In the present case the appellant had indicated from the very outset that he wished, through his agents, to negotiate. There was then correspondence leading up to the letter which preceded document ‘A’. That letter certainly indicated that the document when submitted was intended to be ‘open’ but when produced it was marked ‘without prejudice’. This prima facie means that it was intended to be a negotiating document. The prima facie inference, therefore, is that the agents had changed their intention. This might have been displaced had there been evidence that, when tendered, it was so tendered on the same basis as originally indicated, but there was no such evidence and it is not without significance that when the question was first raised by the respondents’ solicitors in their letter of February 17 1984 they did not say that the document or its successor was ‘open’. It was contended merely that it was impossible to make an effective ‘without prejudice’ offer. That contention was not pursued before us, in our view rightly. It is without foundation. Bearing in mind the original expressed intention to negotiate, the fact that there was a dispute in existence, that it is common practice for such claims to be the subject of negotiation before the parties resort to a reference to the Lands Tribunal, and that the document was clearly marked ‘without prejudice’, we have no hesitation in concluding that those words should be given their ordinary effect. The position with regard to Document ‘B’ is in our view plainer.
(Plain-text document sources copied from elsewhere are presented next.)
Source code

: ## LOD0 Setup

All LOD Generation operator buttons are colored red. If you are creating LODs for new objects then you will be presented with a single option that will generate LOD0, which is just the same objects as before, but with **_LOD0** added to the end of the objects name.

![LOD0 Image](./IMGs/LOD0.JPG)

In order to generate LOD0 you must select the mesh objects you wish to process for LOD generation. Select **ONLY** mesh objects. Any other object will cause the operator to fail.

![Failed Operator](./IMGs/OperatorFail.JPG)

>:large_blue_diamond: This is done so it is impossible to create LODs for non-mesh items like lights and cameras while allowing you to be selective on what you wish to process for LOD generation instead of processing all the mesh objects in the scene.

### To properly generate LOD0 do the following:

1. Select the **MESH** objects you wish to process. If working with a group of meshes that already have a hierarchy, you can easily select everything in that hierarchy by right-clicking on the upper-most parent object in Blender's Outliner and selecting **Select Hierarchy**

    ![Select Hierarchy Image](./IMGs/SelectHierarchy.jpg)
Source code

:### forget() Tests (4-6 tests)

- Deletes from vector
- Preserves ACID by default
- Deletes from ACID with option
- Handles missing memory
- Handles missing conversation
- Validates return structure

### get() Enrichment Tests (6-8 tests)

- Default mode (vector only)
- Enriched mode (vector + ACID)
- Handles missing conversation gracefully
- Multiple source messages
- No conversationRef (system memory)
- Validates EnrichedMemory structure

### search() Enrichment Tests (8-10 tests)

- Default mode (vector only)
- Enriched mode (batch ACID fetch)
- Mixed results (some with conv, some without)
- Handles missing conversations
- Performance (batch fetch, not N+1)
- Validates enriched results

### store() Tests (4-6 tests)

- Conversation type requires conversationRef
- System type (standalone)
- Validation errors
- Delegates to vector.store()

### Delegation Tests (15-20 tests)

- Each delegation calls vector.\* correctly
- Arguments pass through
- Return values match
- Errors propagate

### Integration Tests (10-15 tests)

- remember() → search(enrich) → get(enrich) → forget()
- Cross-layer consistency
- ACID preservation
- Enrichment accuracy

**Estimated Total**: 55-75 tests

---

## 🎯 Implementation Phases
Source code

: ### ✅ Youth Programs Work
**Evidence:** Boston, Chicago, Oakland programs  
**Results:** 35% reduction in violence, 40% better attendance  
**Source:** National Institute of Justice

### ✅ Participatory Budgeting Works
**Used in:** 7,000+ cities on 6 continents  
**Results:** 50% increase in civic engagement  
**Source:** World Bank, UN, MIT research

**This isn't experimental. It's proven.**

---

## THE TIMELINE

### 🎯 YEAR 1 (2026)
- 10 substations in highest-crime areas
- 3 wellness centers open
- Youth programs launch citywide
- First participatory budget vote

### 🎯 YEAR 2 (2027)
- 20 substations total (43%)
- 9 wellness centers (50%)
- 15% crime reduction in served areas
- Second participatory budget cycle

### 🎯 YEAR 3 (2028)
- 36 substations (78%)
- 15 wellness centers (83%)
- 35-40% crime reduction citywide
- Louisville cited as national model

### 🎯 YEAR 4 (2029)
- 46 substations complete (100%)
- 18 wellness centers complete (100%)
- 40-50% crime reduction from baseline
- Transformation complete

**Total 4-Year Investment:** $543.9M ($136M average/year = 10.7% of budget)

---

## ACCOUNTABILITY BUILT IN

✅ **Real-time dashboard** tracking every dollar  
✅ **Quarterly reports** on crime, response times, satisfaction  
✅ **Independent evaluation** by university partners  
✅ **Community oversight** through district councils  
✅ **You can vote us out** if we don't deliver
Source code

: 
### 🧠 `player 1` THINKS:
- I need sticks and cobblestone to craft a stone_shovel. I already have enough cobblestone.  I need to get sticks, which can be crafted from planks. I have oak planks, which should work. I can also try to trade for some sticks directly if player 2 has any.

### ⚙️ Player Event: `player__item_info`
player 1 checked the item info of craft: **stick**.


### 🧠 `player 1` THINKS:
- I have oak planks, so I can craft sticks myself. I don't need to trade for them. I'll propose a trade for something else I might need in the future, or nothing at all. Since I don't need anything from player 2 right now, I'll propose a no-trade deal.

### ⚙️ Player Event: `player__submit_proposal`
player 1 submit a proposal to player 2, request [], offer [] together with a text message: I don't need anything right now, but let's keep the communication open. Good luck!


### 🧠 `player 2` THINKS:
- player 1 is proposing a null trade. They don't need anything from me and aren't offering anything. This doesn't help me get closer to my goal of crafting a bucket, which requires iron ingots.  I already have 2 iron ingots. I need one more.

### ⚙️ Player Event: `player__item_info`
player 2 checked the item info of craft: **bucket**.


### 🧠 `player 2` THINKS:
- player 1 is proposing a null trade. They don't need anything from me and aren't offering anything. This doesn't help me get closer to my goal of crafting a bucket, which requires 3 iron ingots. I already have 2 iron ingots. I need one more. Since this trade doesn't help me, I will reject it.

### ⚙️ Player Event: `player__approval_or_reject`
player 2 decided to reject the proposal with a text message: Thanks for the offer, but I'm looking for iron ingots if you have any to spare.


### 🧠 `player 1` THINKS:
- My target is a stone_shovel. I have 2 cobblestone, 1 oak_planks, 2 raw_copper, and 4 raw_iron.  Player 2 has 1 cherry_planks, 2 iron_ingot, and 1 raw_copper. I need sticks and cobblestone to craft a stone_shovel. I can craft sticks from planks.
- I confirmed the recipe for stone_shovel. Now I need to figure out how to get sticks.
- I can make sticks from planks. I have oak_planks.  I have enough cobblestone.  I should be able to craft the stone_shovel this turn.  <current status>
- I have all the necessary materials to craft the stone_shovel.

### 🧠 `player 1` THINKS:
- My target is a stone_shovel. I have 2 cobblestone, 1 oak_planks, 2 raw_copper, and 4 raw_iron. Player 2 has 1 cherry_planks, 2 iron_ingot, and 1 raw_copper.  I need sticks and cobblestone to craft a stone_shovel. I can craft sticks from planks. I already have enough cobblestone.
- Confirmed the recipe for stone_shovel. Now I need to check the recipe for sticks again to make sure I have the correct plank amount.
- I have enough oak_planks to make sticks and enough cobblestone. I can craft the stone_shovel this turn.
It was clearly written in the course of negotiation and was accompanied by a letter which was itself headed ‘without prejudice’. Both documents are in our view inadmissible.
It was for these reasons that we allowed the appeal on the conclusion of the argument. The order of the learned judge must be set aside and an order made that neither Document ‘A’ nor Document ‘B’ be admitted in evidence on the hearing by the Lands Tribunal of the appellant’s claim to compensation.
In order to avoid any possibility of future unnecessary disputes about such matters we conclude by stating that we agree with the|page:195| learned judge (a) that the heading ‘without prejudice’ does not conclusively or automatically render a document so marked privileged; (b) that, if privilege is claimed but challenged, the court can look at a document so headed in order to determine its nature; and (c) that privilege can attach to a document headed ‘without prejudice’ even if it is an opening shot. The rule is, however, not limited to documents which are offers. It attaches to all documents which are marked ‘without prejudice’ and form part of negotiations, whether or not they are themselves offers, unless the privilege is defeated on some other ground as was the case in Re Daintrey.
The appeal was allowed, with costs in the Court of Appeal and below.